Nock picks up from there:

It is unfortunately none too well understood that, just as the State has no money of its own, so it has no power of its own. All the power it has is what society gives it, plus what it confiscates from time to time on one pretext or another; there is no other source from which State power can be drawn. Therefore every assumption of State power, whether by gift or seizure, leaves society with so much less power; there is never, nor can be, any strengthening of State power without a corresponding and roughly equivalent depletion of social power.

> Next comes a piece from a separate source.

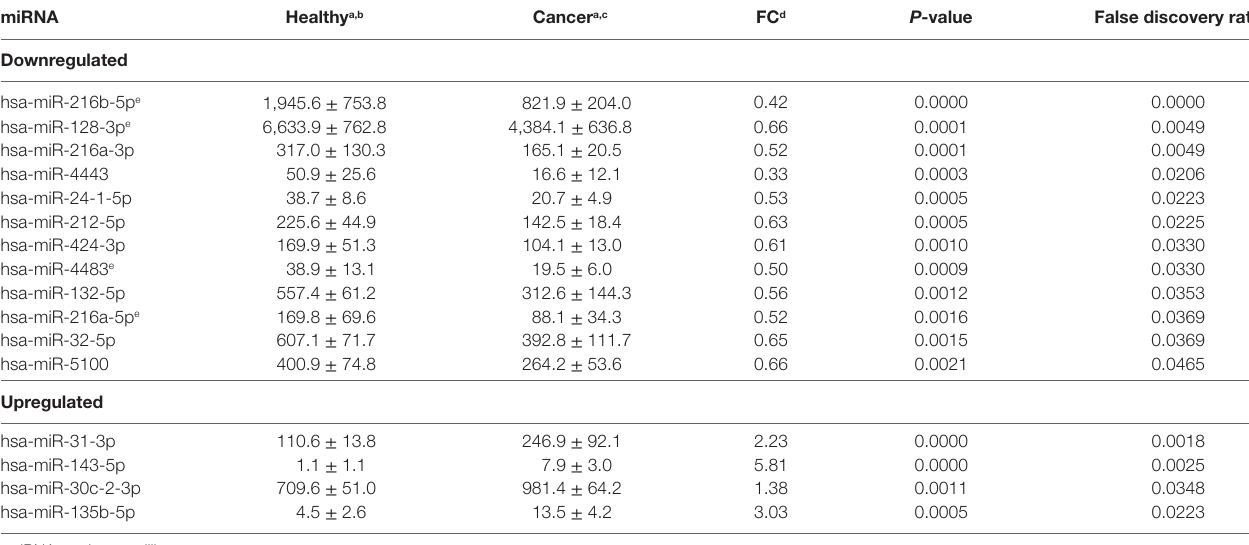
TaBle 3 | List of microRNA (miRNA) differentially expressed between cells treated with head and neck squamous cell carcinomas (HNSCC) patient serum and with normal human serum. mirna healthy a,b cancer a,c Fc d P -value False discovery rate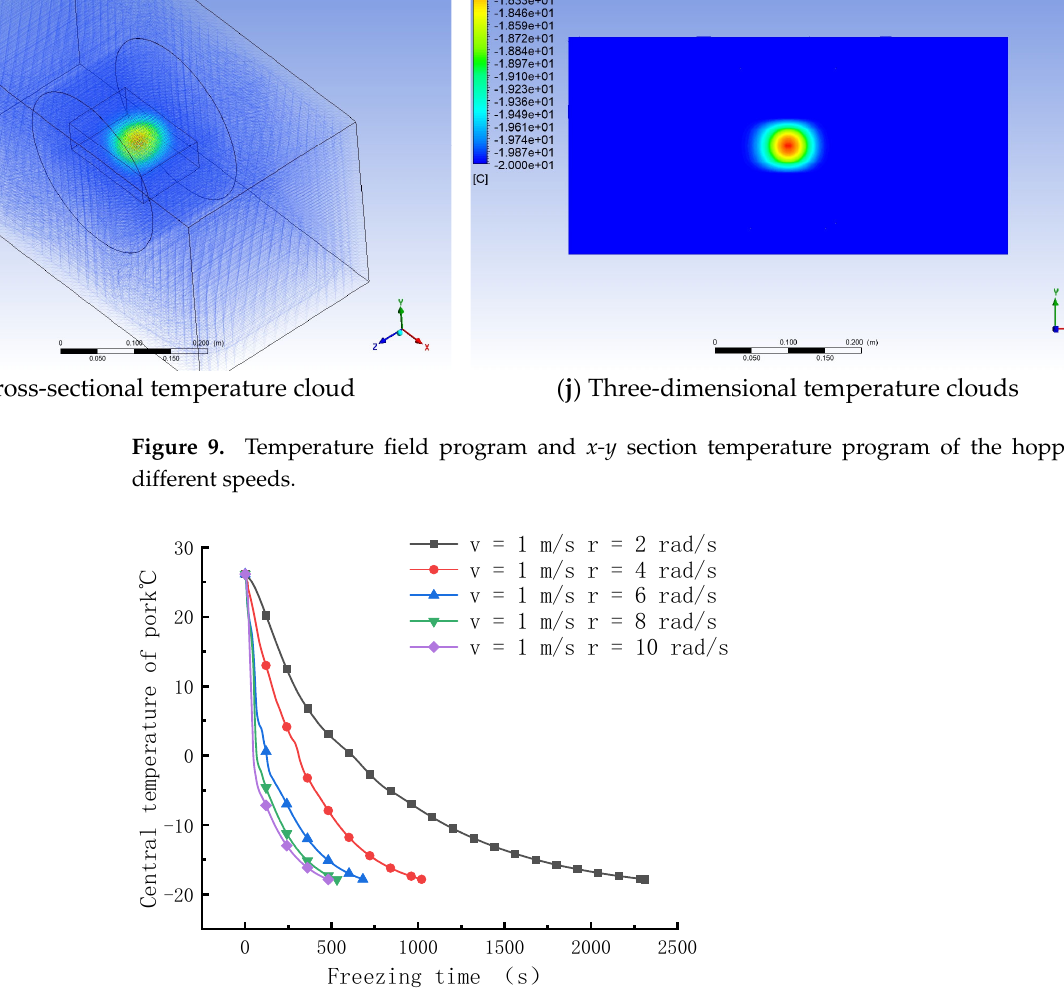
Figure 10. Change curve of pork center temperature and time with the increase of basket speed.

For Nock, "the sole invariable characteristic of the State is the economic exploitation of one class by another." Today we tend to associate talk about class exploitation with Marx and Marxism. But in fact liberals (libertarians) developed class analysis before Marx. The theory is attributed to two French liberals, Charles Comte and Charles Dunoyer. In their theory, class and exploitation arise the moment a taxing authority comes into existence, for at that point we have the emergence of two groups: tax-producers and tax-consumers. Taxation is the quintessential form of exploitation. One group labors in behalf of another, the fruits of that labor being expropriated for the privileged class.

Nock (and Oppenheimer) saw this characteristic in all states. But it should be pointed out that Nock distinguished state from government. For him, government grows out of people's desire for freedom, security, and justice, and its interventions are negative. It is what Jefferson (whom Nock admired immensely) had in mind when he wrote the Declaration of Independence. In contrast, a state originates in conquest and intervenes positively in order to appropriate the product of honest laborers for the benefit of the privileged class. This distinction between state and government has been criticized by later libertarians (such as Murray Rothbard), largely on the grounds that any organization that claims the power to tax is to be scorned regardless of what it is called. But Nock was quite insistent. He wrote,

They [government and state] are so different in theory that drawing a sharp distinction between them is now probably the most important duty that civilization owes to its own safety.

At any rate, Nock, although he sometimes called himself an anarchist, endorsed limited government, complete with taxation, at the township level.